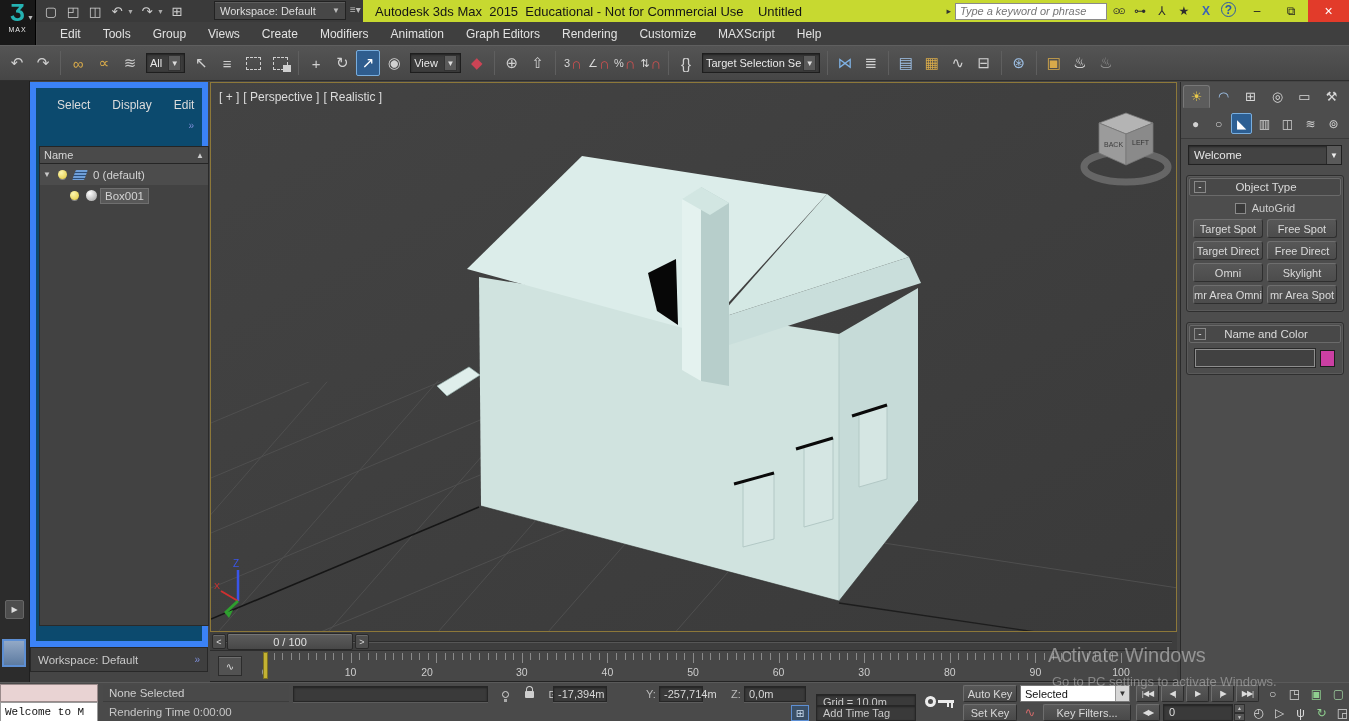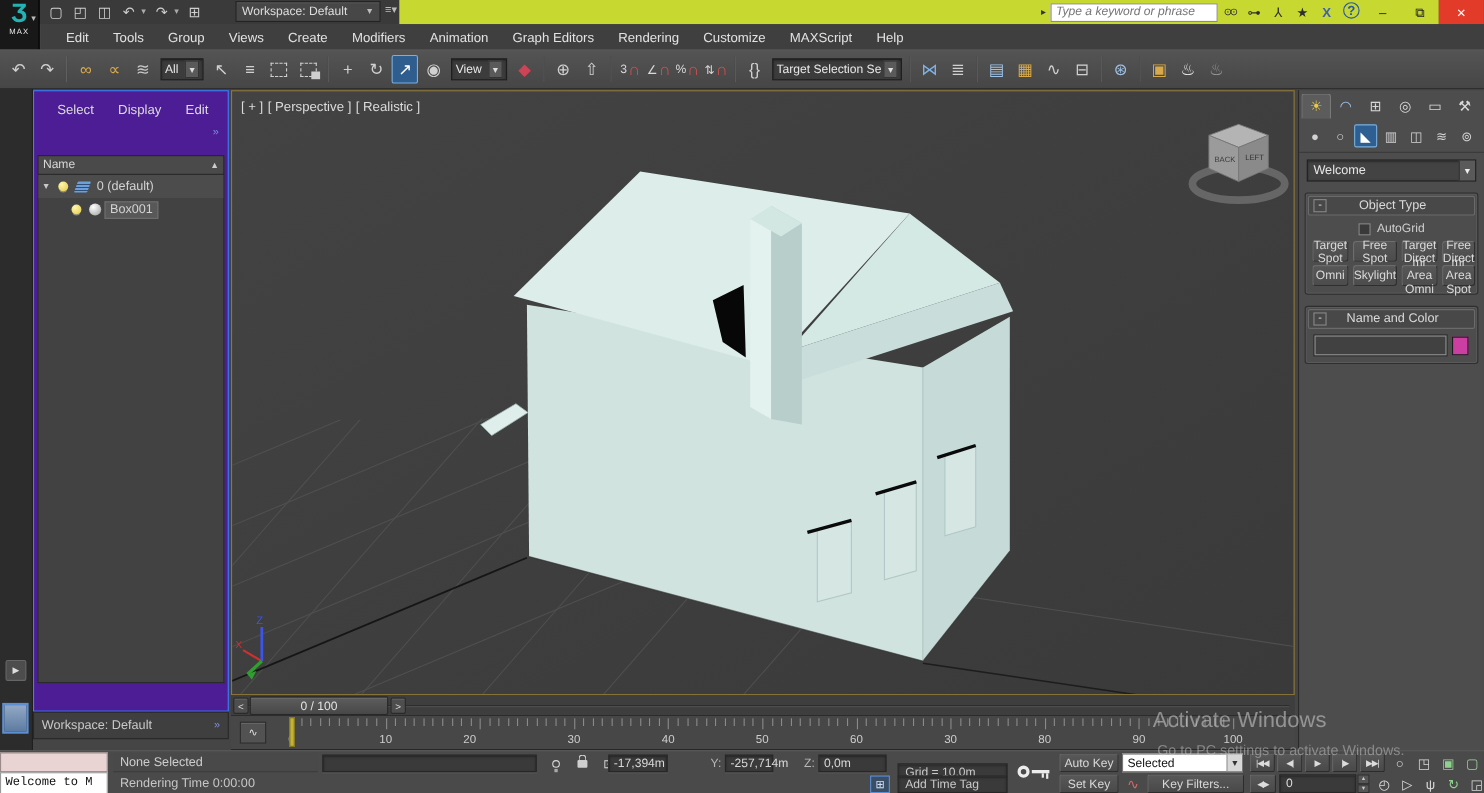--- a/index.html
+++ b/index.html
@@ -58,21 +58,21 @@
   .pre { color:#d8d8d8; font-size:11px; margin-right:1px; }
 
   
   #leftrail { left:0; top:81px; width:30px; height:601px; background:#2c2c2c; border-right:1px solid #1f1f1f; }
   #rail-arrow { left:5px; top:519px; width:19px; height:19px; background:#4d4d4d; border:1px solid #666;
     border-radius:2px; color:#ddd; font-size:8px; display:flex; align-items:center; justify-content:center; cursor:pointer; }
   #rail-layout { left:2px; top:558px; width:24px; height:28px; background:linear-gradient(#93a9c6,#5d7ba1);
     border:2px solid #5d8fd4; cursor:pointer; }
 
   
-  #explorer { left:30px; top:82px; width:178px; height:565px; background:#4c1d95; border:1px solid #3b82f6; }
+  #explorer { left:30px; top:82px; width:178px; height:565px; background:#0c4a6e; border:6px solid #3b82f6; }
   #exp-tabs { display:flex; gap:4px; padding:8px 4px 2px 12px; }
   .exp-tab { padding:2px 9px; color:#dcdcdc; font-size:12px; cursor:pointer; }
   #exp-chevron { position:absolute; right:8px; top:32px; color:#7d8ed8; font-size:10px; cursor:pointer; }
   #exp-header { position:absolute; left:3px; top:58px; width:170px; height:18px; background:#4a4a4a;
     border:1px solid #252525; display:flex; align-items:center; padding:0 4px; cursor:pointer; }
   #exp-header .sort { margin-left:auto; font-size:8px; color:#ccc; }
   #exp-list { position:absolute; left:3px; top:76px; width:170px; height:462px; background:#424242; border:1px solid #2a2a2a; border-top:none; }
   .exp-row { display:flex; align-items:center; height:21px; cursor:pointer; }
   .exp-row.layer { background:#4c4c4c; }
   .tw { width:14px; text-align:center; color:#c8c8c8; font-size:8px; }
@@ -125,21 +125,21 @@
   #cp-dd .lbl { flex:1; padding-left:5px; color:#e6e6e6; font-size:11.5px; }
   #cp-dd .arr { width:15px; height:18px; background:#5a5a5a; border-left:1px solid #2a2a2a; color:#eee; font-size:8px;
     display:flex; align-items:center; justify-content:center; }
   .rollout { margin:0 5px 10px 5px; border:1px solid #2f2f2f; border-radius:3px; padding-bottom:7px; background:#4d4d4d; box-shadow:0 0 0 1px #5a5a5a inset; }
   .ro-head { height:18px; margin:2px; background:#484848; border:1px solid #6a6a6a; border-radius:2px;
     display:flex; align-items:center; cursor:pointer; }
   .ro-minus { width:12px; height:12px; margin:0 4px; border:1px solid #888; color:#ddd; font-size:10px; line-height:10px; text-align:center; }
   .ro-title { flex:1; text-align:center; color:#dadada; font-size:11.5px; padding-right:18px; }
   .autogrid-row { display:flex; align-items:center; justify-content:center; gap:6px; padding:4px 0 5px 0; }
   .checkbox { width:11px; height:11px; background:#3a3a3a; border:1px solid #8a8a8a; cursor:pointer; }
-  .btn-grid { display:grid; grid-template-columns:1fr 1fr 1fr 1fr; gap:3px 4px; padding:0 6px; }
+  .btn-grid { display:grid; grid-template-columns:1fr 1fr; gap:3px 4px; padding:0 6px; }
   .cp-btn { height:19px; background:linear-gradient(#575757,#4c4c4c); border:1px solid; border-color:#6e6e6e #2f2f2f #2f2f2f #6e6e6e;
     border-radius:3px; color:#dadada; font-size:11px; display:flex; align-items:center; justify-content:center; cursor:pointer; }
   #nc-row { display:flex; align-items:center; gap:5px; padding:4px 8px 0 8px; }
   #nc-input { flex:1; height:18px; background:#414141; border:1px solid #8f8f8f; box-shadow:0 0 0 1px #2a2a2a; }
   #nc-swatch { width:15px; height:17px; background:#cb3fa3; border:1px solid #1d1d1d; cursor:pointer; }
 
   
   #statusbar { left:0; top:682px; width:1349px; height:39px; background:#4a4a4a; border-top:1px solid #5a5a5a; }
   #listener-pink { left:0; top:1px; width:98px; height:18px; background:#e9d3d3; border:1px solid #9a8a8a; }
   #listener-white { left:0; top:19px; width:98px; height:20px; background:#ffffff; border:1px solid #9a9a9a;
@@ -202,20 +202,21 @@
         <span class="qa-btn">↷</span>
         <span class="qa-dd">▼</span>
         <span class="qa-btn">⊞</span>
       </div>
     <div class="abs" id="ws-dd">
       <span class="lbl">Workspace: Default</span>
       <span class="arr">▼</span>
     </div>
     <div class="abs" id="ws-menu-icon">≡▾</div>
     <div class="abs" id="title-strip">
+      <span id="win-title">Autodesk 3ds Max  2015  Educational - Not for Commercial Use    Untitled</span>
       <span id="ic-arrow">▸</span>
       <input id="searchbox" placeholder="Type a keyword or phrase" style="">
       <span id="ic-icons" style="display:flex">
           <span class="ic-icon" style="font-size: 9px; letter-spacing: -2px;">⊙⊙</span>
           <span class="ic-icon">⊶</span>
           <span class="ic-icon">⅄</span>
           <span class="ic-icon">★</span>
           <span class="ic-icon" style="color: rgb(58, 98, 184); font-weight: bold;">X</span>
           <span class="ic-icon" style="color: rgb(42, 87, 168); font-weight: bold; border: 1.5px solid rgb(42, 87, 168); border-radius: 50%; width: 15px; height: 15px; margin: 0px 4px;">?</span>
         </span>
----
* _Task details_:
Among the entries above, the line containing "color:#d8d8d8; font-size:11px; margin-right:1px;", the line containing "border:1px solid #666;", and all lines between them are to be restated word for word; nothing else belongs in the reply.

* _Response to this task_:
   .pre { color:#d8d8d8; font-size:11px; margin-right:1px; }
 
   
   #leftrail { left:0; top:81px; width:30px; height:601px; background:#2c2c2c; border-right:1px solid #1f1f1f; }
   #rail-arrow { left:5px; top:519px; width:19px; height:19px; background:#4d4d4d; border:1px solid #666;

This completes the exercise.